Catch Fall Steelhead Using The Dead Drift
Fall steelhead anglers typically cover water with cross-stream casts until a fish hits. But Michigan flyfishing guide Tom Johnson (firstname.lastname@example.org) employs a different approach. “The fish are more aggressive now because their main goal is to stock up on food for the winter,” he says. But Johnson knows there’s a big difference between being aggressive and being catchable. So to increase his hookups, he puts the fly right in front of the fish.
Pattern choice matters, but presentation is the real key. “You need to put the nymph 4 to 8 inches above bottom, as the fish aren’t inclined to dig something off the bottom,” Johnson says. That means adding weight to your line.

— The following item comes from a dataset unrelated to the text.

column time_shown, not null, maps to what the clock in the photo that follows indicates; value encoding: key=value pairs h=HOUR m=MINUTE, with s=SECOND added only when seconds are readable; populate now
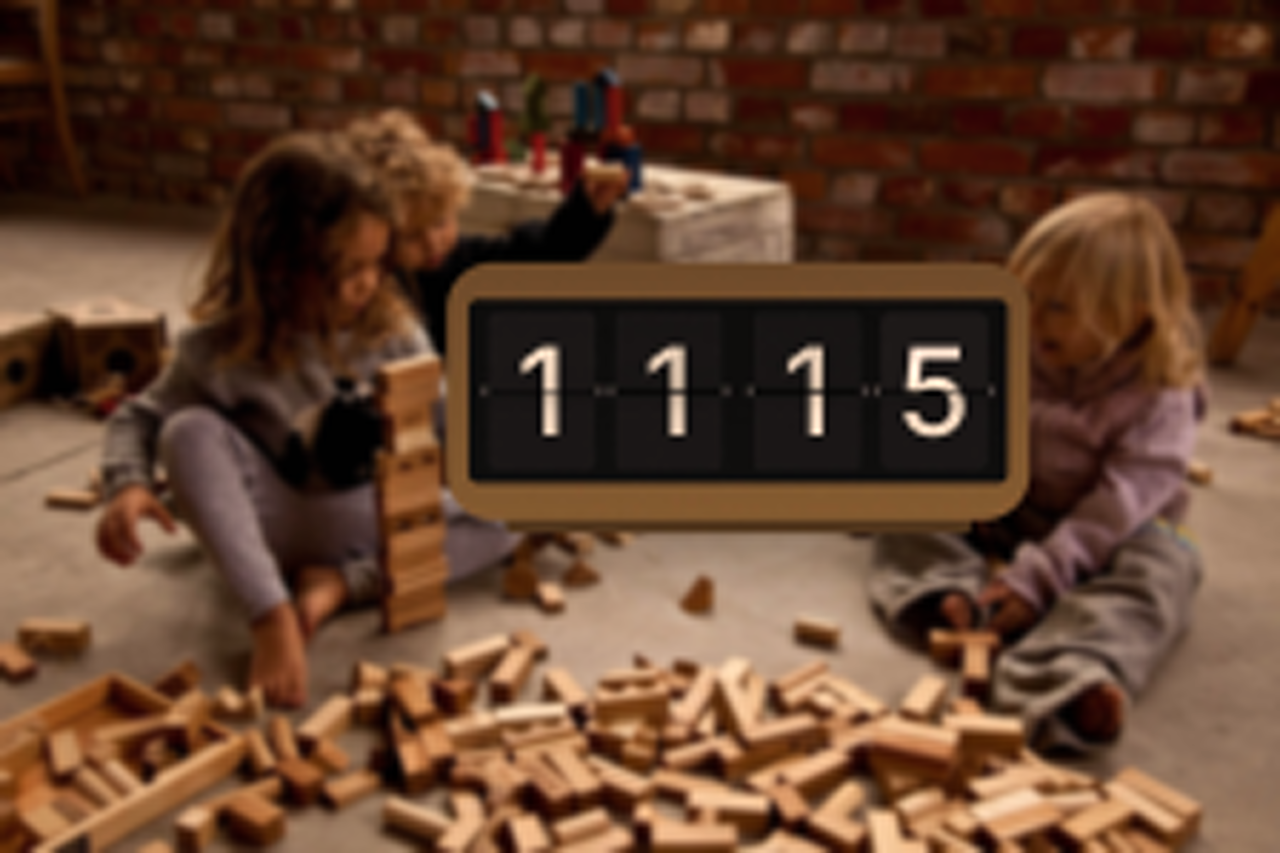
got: h=11 m=15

An unweighted fly moves more naturally than a weighted one, so he uses a slinky weight attached to the leader butt (see inset above). The setup lets you easily change the weight as river conditions dictate; Johnson notes that every pool or run may require an adjustment.

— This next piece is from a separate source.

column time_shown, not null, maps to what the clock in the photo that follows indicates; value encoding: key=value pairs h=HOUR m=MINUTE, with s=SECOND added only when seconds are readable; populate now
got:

When water temperatures dip below 50 degrees, Johnson dead-drifts a nymph on a 91⁄2-foot (or longer) 7- or 8-weight rod with a small-diameter shooting line rather than a traditional weight-forward floating fly line. The small line allows for quieter entry of the flies on the cast (no line slap to spook fish) and offers less resistance in the water, which makes it easier to get a drag-free drift. Don’t false cast. Simply pick up the line and shoot it directly upstream. Casting with the added weight is smooth and effortless. This is a great way to work a tree-choked stream that routinely snags back casts.
Th Go-To Rig
The Go-To Rig One of Johnson’s most productive rigs consists of an 8- to 10-foot butt section that ends with a bead and barrel swivel. A slinky weight slides freely on the butt section via a snap [a]. To the swivel, he ties on a 3- to 6-foot leader, to which he knots on a green chartreuse caddis nymph [b]. He runs 17 to 24 inches of line from the eye of this fly, then attaches a stonefly nymph [c]. The long, light tippet (8-pound Maxima Ultra) offers little water resistance and sinks quickly.